++++ Records for processing
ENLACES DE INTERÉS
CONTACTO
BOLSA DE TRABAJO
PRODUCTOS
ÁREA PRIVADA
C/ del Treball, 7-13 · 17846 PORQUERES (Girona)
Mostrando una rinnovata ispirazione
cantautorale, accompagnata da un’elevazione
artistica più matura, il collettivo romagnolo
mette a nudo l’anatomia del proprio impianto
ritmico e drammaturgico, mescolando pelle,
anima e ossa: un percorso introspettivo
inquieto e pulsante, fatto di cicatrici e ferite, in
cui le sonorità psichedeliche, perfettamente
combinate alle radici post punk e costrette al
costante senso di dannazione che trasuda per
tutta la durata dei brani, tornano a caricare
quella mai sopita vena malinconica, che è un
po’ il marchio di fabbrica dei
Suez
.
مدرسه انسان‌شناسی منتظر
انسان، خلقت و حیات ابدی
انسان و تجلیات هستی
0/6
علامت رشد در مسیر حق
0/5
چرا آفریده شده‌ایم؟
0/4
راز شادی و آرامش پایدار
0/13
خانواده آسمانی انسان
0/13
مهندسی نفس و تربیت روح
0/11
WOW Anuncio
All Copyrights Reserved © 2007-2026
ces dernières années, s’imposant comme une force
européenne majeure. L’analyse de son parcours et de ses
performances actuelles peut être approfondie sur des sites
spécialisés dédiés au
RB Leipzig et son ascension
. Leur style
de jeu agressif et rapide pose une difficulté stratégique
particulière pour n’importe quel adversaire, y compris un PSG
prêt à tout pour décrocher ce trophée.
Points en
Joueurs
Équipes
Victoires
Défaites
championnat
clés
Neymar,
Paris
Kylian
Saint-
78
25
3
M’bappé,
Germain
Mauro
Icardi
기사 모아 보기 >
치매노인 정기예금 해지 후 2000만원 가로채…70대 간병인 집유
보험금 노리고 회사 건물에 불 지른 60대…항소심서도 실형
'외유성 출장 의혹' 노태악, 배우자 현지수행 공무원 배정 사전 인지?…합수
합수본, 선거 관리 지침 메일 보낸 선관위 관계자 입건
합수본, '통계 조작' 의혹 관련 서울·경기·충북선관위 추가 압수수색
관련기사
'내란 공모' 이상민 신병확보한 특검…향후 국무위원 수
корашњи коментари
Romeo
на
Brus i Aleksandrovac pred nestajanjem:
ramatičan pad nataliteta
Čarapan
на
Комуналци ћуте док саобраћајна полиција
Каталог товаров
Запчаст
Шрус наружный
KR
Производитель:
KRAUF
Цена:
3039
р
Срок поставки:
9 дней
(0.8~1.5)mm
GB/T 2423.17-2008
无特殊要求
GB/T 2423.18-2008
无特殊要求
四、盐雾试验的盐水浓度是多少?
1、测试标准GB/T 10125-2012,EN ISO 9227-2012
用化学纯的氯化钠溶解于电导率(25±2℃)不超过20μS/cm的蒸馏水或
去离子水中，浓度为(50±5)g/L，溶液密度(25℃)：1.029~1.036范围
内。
++++++++
• [Work instruction]: Repeat, exactly, every line from the one containing "배정 사전 인지?…합수" through the final line of the listing above, adding nothing.

• [Reply]:
'외유성 출장 의혹' 노태악, 배우자 현지수행 공무원 배정 사전 인지?…합수
합수본, 선거 관리 지침 메일 보낸 선관위 관계자 입건
합수본, '통계 조작' 의혹 관련 서울·경기·충북선관위 추가 압수수색
관련기사
'내란 공모' 이상민 신병확보한 특검…향후 국무위원 수
корашњи коментари
Romeo
на
Brus i Aleksandrovac pred nestajanjem:
ramatičan pad nataliteta
Čarapan
на
Комуналци ћуте док саобраћајна полиција
Каталог товаров
Запчаст
Шрус наружный
KR
Производитель:
KRAUF
Цена:
3039
р
Срок поставки:
9 дней
(0.8~1.5)mm
GB/T 2423.17-2008
无特殊要求
GB/T 2423.18-2008
无特殊要求
四、盐雾试验的盐水浓度是多少?
1、测试标准GB/T 10125-2012,EN ISO 9227-2012
用化学纯的氯化钠溶解于电导率(25±2℃)不超过20μS/cm的蒸馏水或
去离子水中，浓度为(50±5)g/L，溶液密度(25℃)：1.029~1.036范围
内。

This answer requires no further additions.